Keypoint text descriptions:
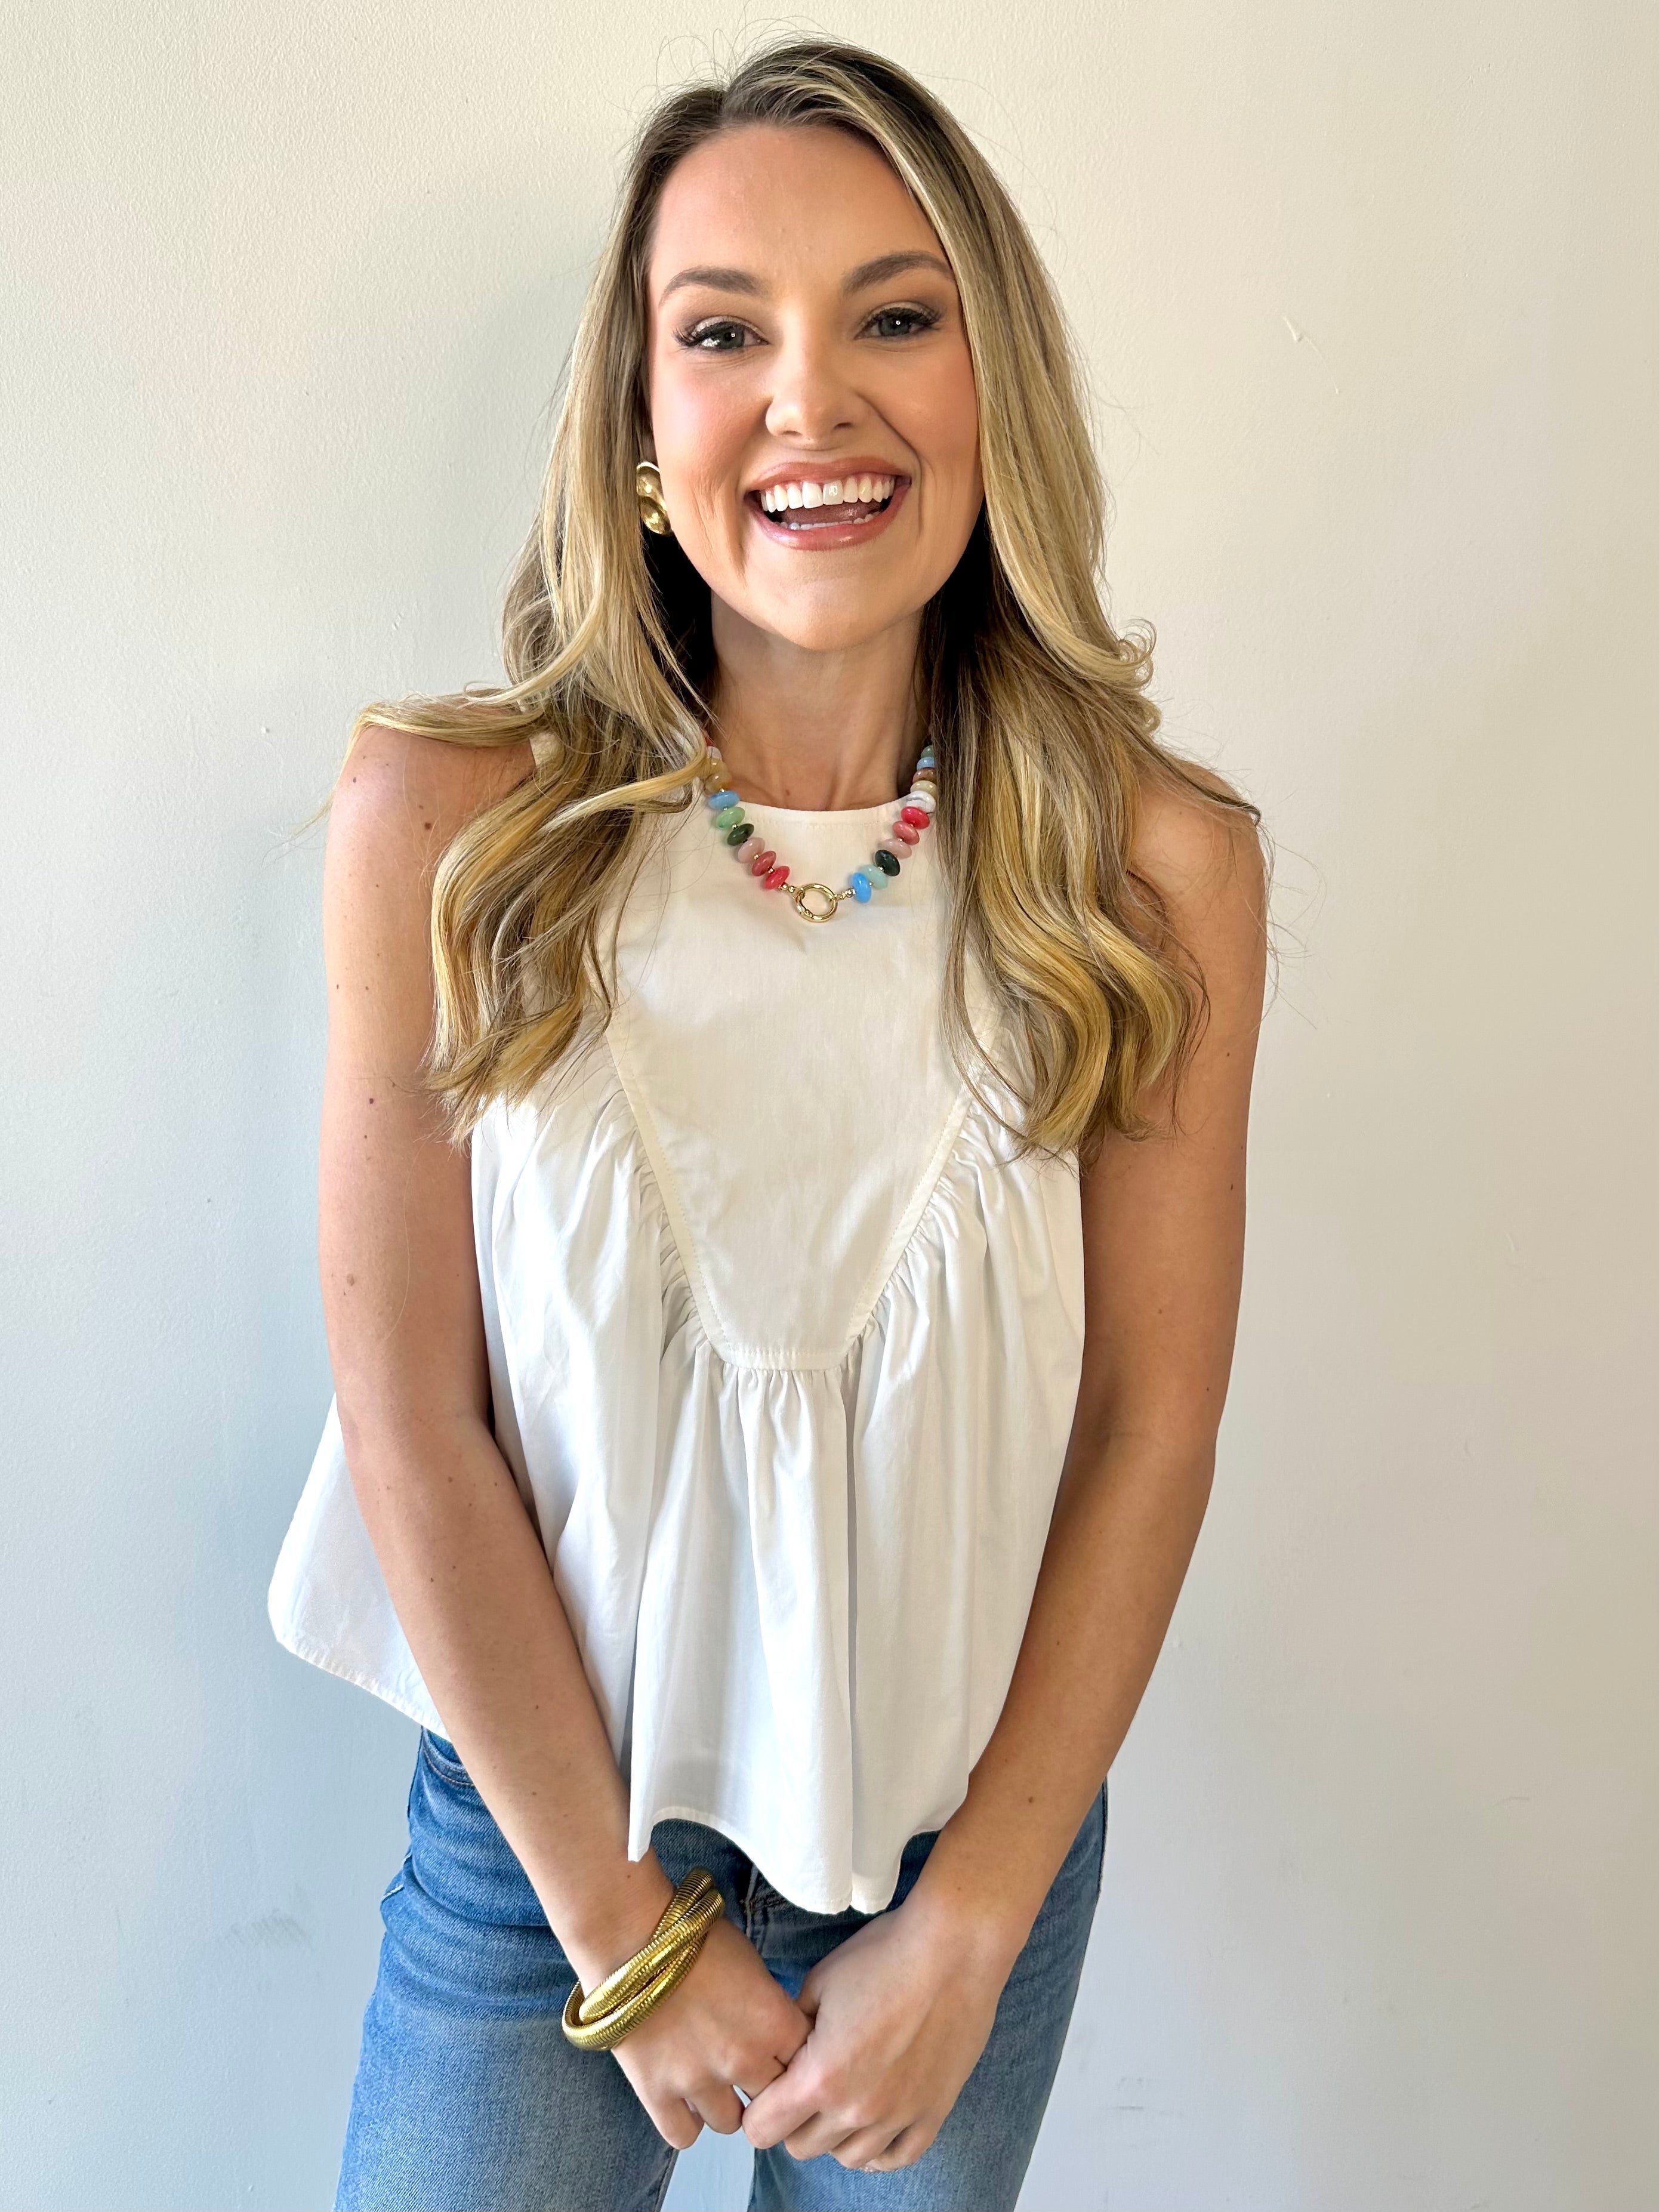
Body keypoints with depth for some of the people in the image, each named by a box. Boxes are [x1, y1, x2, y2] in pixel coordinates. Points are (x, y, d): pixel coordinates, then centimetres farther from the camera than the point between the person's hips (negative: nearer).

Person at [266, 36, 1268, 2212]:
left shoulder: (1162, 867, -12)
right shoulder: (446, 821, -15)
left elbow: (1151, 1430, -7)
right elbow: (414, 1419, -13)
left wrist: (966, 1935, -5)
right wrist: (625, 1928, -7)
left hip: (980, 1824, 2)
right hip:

AIM OF THE TASK: Each line above should be written out again exactly, and no picture should appear in the copy.

RESPONSE BELOW:
Body keypoints with depth for some of the people in the image, each named by a box. Boxes are [x1, y1, x2, y2] in pixel coordinates. Points are (x, y, d): pixel coordinates, then centimetres farther from the camera than the point between the person's hips (negative: nearer).

Person at [266, 36, 1268, 2212]:
left shoulder: (1162, 867, -12)
right shoulder: (446, 821, -15)
left elbow: (1151, 1430, -7)
right elbow: (414, 1419, -13)
left wrist: (966, 1935, -5)
right wrist: (625, 1928, -7)
left hip: (980, 1824, 2)
right hip:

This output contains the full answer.